Так говорила она о господине де Климале.
— Но скажите мне, господин де Вальвиль, разве уж он так плох? Он человек очень крепкий, я надеюсь, он оправится. Как вы думаете? Давно ли он заболел? Я ведь была в деревне и только вчера узнала о его болезни. Правда ли, что он лишился языка и потерял сознание?
— Да, сударыня. К сожалению, это правда,— ответил Вальвиль.
— А госпожа де Миран возле него? — опять стала допрашивать дама.— Кто там еще находится? Бедняжка госпожа де Миран! Ей, вероятно, ужасно тяжело, правда? Они с братом так любили друг друга; он такой достойный человек, его смерть большая утрата для всей родни. Вот моя дочь вчера проплакала весь день, да и я вместе с ней плакала.
У дочери действительно был удрученный вид, и она не говорила ни слова. Наши глаза иногда встречались как будто украдкой, и мне казалось, что я вижу в ее взгляде благожелательность ко мне, не меньшую, чем она должна была прочесть в моих глазах по отношению к ней. По-видимому, я понравилась ей, я же с полным правом восхищалась ею.
Ах, дорогая, что за милая особа она была! Я еще не встречала ни одной девицы, подобной ей; мне думается, никого юность не украшала так щедро, не придавала девушкам такой привлекательности, радующей взгляд.
Правда, этой барышне было еще только восемнадцать лет но даже в ее возрасте не всякий так блещет молодой прелестью.

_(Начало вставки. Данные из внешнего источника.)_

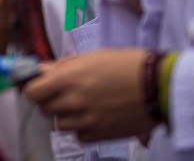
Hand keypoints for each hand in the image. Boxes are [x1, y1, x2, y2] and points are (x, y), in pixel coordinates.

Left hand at [24, 49, 156, 142]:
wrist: (160, 87)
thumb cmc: (128, 65)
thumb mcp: (94, 57)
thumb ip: (64, 66)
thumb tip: (41, 70)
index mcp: (70, 78)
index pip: (32, 92)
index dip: (32, 88)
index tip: (37, 86)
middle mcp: (75, 101)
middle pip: (44, 108)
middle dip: (49, 100)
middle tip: (62, 92)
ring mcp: (87, 121)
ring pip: (60, 124)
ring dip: (65, 115)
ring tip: (82, 104)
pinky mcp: (101, 135)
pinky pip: (79, 136)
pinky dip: (81, 128)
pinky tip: (94, 116)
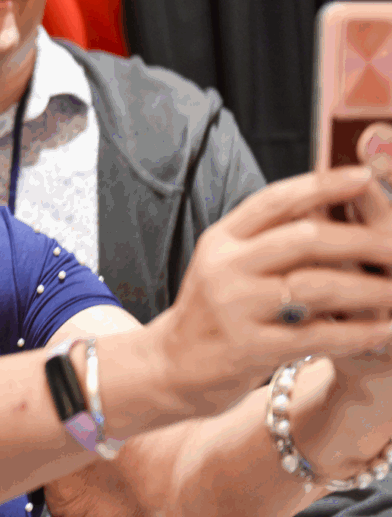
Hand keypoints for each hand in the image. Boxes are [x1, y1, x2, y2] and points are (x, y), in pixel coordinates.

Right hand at [148, 167, 391, 416]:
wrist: (172, 365)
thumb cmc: (214, 309)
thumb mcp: (225, 262)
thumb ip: (265, 237)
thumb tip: (325, 202)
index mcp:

Добавьте к этому черты, как будто нарочно созданные для того, чтобы их украшали быстрые, тонкие, легкие и переменчивые оттенки в выражении лица, чарующая, несказанная миловидность, какою наделяет его юность; а ведь можно иметь очень красивые, правильные черты, которым, однако, совсем будет несвойственно, недоступно все то, о чем я говорю. Я веду речь об особом очаровании, о той прелести, которая разлита во всех движениях, в каждом жесте, в каждой черточке лица и больше исполнена души и жизни, чем это обычно бывает у красивых женщин.
Недавно я слышала, как об одной барышне сказали, что она вступила в весеннюю пору жизни; слова «весенняя пора жизни» напомнили мне ту девицу, о которой я рассказываю, и могу побиться о заклад, что именно такие лица, как у нее, и породили в нашем языке это выражение.
Наталкиваясь при чтении книг на имена богини Флоры или Гебы, я всегда думаю о мадемуазель де Фар (так ее звали).
Вообразите себе высокую, быструю и стройную девушку. Стоило посмотреть, как мадемуазель де Фар снует туда-сюда, переходит с одного места на другое, и вы думали: «Право, она просто невесома».
И наконец, красота ее привлекала многогранностью: в ней были и аристократизм, и какая-то необычайная прелесть; аристократизм очень непринужденный и естественный, присущий ее личности, не показной, не зависящий от заученной манеры держать себя, не сменяющийся сумасбродным или небрежным видом и, можно сказать, являющийся характерной чертою всего ее облика; а привлекательность этой девушки была так велика, что любой ее жест был вам по сердцу. Личико, живое, с мелкими, изящными чертами, иной раз казалось лукавым, но не хитрым.